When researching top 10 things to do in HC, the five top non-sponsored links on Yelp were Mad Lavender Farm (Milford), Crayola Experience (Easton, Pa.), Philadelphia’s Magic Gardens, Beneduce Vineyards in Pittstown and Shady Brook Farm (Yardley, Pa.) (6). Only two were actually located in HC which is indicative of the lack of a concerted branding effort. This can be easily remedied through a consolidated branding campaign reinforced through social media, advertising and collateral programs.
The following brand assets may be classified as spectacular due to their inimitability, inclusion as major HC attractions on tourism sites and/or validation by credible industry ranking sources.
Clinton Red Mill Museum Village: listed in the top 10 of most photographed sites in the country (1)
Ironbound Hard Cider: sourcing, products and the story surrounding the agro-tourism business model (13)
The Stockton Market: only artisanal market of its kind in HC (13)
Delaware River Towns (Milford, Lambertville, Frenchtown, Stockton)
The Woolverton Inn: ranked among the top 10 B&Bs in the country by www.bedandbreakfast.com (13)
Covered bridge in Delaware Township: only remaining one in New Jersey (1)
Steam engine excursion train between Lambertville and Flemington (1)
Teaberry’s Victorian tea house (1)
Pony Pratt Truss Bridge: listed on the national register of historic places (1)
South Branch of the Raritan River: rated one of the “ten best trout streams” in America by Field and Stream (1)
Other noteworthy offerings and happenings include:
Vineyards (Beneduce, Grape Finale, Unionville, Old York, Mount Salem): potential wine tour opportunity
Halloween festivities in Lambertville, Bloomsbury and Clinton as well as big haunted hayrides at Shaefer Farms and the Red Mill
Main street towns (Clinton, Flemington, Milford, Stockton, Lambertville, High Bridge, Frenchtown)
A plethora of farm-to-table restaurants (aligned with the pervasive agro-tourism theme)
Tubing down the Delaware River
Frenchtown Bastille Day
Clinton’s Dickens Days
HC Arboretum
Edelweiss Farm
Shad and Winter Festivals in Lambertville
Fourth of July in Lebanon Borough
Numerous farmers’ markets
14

* * * *

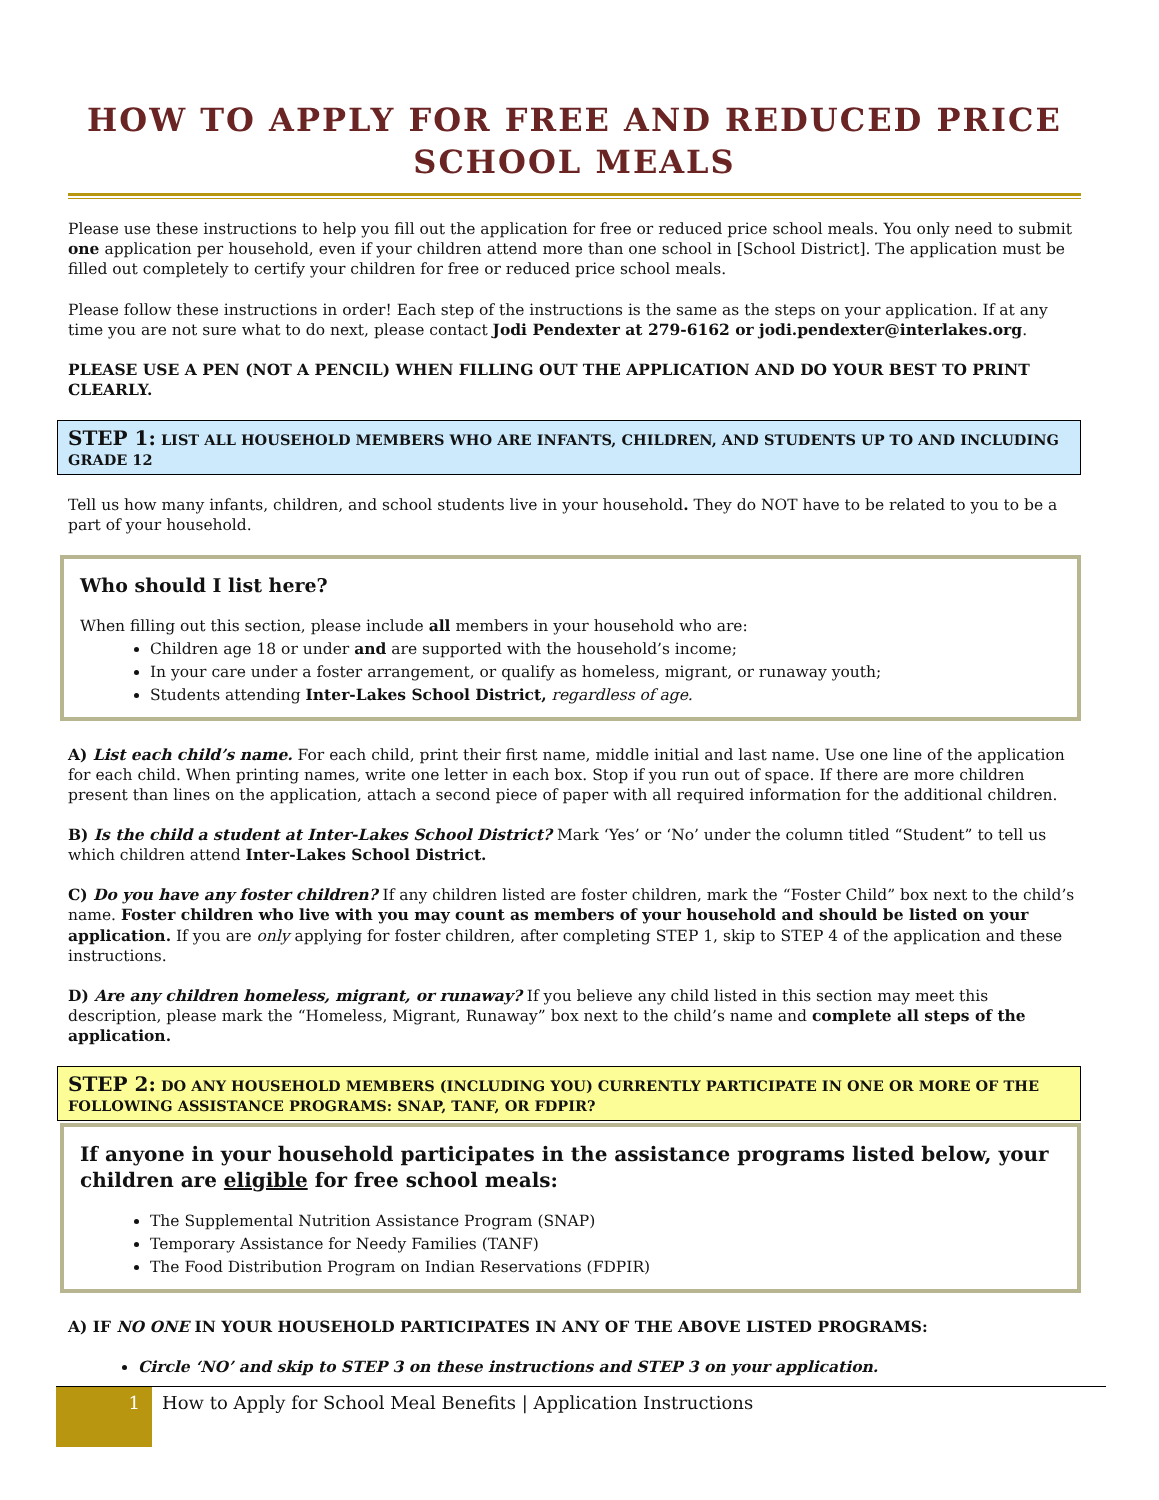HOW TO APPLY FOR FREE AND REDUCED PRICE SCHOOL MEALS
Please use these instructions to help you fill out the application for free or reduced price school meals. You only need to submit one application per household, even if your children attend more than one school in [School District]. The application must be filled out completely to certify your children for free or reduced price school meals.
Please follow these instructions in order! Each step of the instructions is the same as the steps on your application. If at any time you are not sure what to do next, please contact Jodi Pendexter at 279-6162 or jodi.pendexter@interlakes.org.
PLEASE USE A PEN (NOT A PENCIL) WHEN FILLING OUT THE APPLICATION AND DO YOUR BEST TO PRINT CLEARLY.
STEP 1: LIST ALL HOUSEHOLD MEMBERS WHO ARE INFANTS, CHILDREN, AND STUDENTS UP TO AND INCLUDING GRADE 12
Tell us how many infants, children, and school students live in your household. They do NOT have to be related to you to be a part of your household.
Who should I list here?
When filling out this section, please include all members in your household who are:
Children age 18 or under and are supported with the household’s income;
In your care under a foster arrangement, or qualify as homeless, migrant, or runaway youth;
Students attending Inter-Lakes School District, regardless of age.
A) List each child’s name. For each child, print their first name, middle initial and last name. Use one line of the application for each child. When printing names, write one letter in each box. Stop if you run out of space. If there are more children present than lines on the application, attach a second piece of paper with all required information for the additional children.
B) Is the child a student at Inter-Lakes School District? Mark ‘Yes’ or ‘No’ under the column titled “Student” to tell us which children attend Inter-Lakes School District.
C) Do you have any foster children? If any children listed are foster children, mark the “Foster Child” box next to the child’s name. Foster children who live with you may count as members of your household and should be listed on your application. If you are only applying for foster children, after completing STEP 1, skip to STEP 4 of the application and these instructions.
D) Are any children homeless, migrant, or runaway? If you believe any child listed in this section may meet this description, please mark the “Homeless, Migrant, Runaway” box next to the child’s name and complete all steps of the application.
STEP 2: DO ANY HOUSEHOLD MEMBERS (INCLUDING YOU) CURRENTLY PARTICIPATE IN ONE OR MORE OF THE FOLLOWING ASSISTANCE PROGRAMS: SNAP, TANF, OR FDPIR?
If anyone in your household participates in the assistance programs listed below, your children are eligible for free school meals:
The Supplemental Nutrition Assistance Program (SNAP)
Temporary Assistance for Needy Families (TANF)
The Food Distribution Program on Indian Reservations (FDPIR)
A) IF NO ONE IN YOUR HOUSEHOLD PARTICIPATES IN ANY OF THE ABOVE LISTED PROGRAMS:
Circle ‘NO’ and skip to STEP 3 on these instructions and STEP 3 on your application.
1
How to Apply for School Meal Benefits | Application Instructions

* * * *

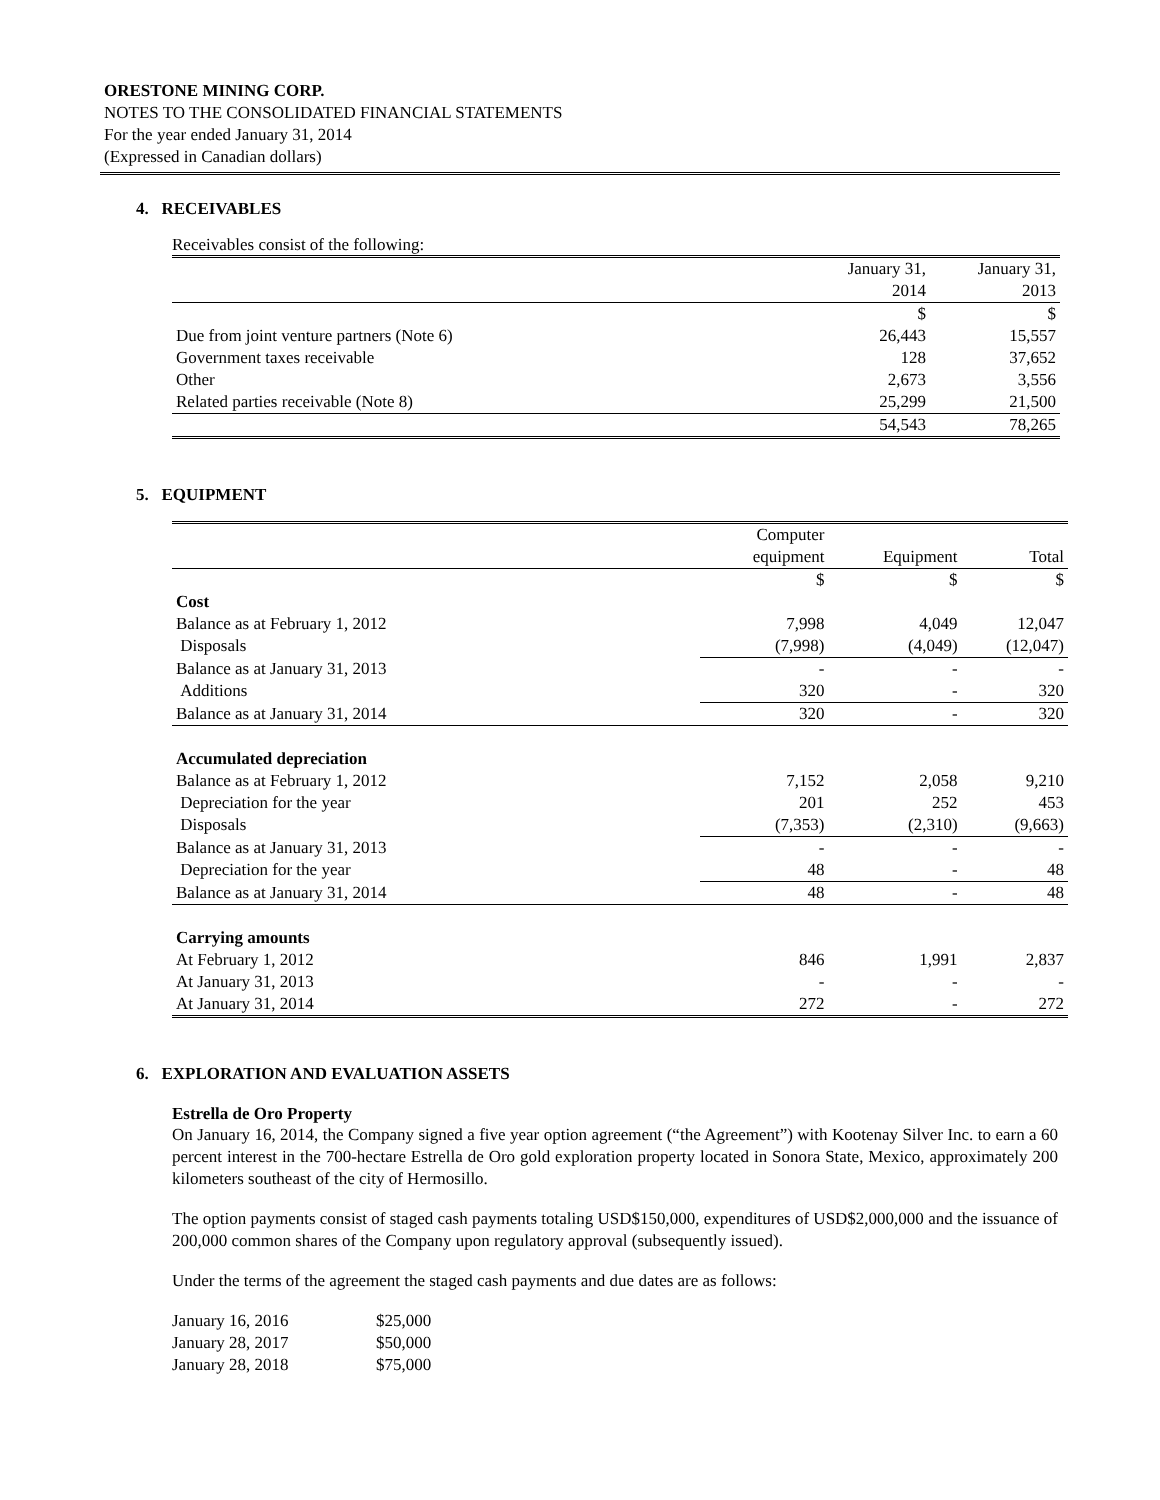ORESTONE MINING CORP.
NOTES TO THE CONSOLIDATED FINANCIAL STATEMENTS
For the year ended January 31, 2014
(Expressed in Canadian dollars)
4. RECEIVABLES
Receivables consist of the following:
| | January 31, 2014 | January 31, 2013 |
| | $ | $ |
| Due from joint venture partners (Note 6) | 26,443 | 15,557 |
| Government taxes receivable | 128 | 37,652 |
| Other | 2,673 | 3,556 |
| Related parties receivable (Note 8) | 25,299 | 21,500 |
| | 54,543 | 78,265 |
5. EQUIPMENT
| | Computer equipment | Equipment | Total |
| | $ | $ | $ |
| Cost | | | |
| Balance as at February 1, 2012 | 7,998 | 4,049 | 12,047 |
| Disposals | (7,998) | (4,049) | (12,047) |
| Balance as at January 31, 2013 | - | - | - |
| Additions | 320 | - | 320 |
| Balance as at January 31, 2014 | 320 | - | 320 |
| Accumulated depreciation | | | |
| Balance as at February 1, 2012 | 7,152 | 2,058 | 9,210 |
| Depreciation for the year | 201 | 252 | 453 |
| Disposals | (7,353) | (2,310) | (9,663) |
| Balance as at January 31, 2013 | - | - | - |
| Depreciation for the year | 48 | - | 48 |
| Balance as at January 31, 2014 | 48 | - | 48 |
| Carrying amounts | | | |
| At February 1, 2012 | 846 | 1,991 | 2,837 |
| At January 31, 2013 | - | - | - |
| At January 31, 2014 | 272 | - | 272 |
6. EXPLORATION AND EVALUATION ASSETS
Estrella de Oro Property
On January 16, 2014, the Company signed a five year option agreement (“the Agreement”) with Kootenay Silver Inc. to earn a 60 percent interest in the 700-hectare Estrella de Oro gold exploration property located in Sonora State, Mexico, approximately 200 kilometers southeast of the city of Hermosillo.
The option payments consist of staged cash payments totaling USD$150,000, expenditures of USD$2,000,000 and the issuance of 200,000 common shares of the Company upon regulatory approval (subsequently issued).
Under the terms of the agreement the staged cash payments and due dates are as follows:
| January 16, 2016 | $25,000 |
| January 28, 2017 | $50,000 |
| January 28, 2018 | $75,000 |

* * * *

● Task to carry out
In the listing above, find every line with the string "section" and state how many there are, with no other words.

● Answer to the problem
2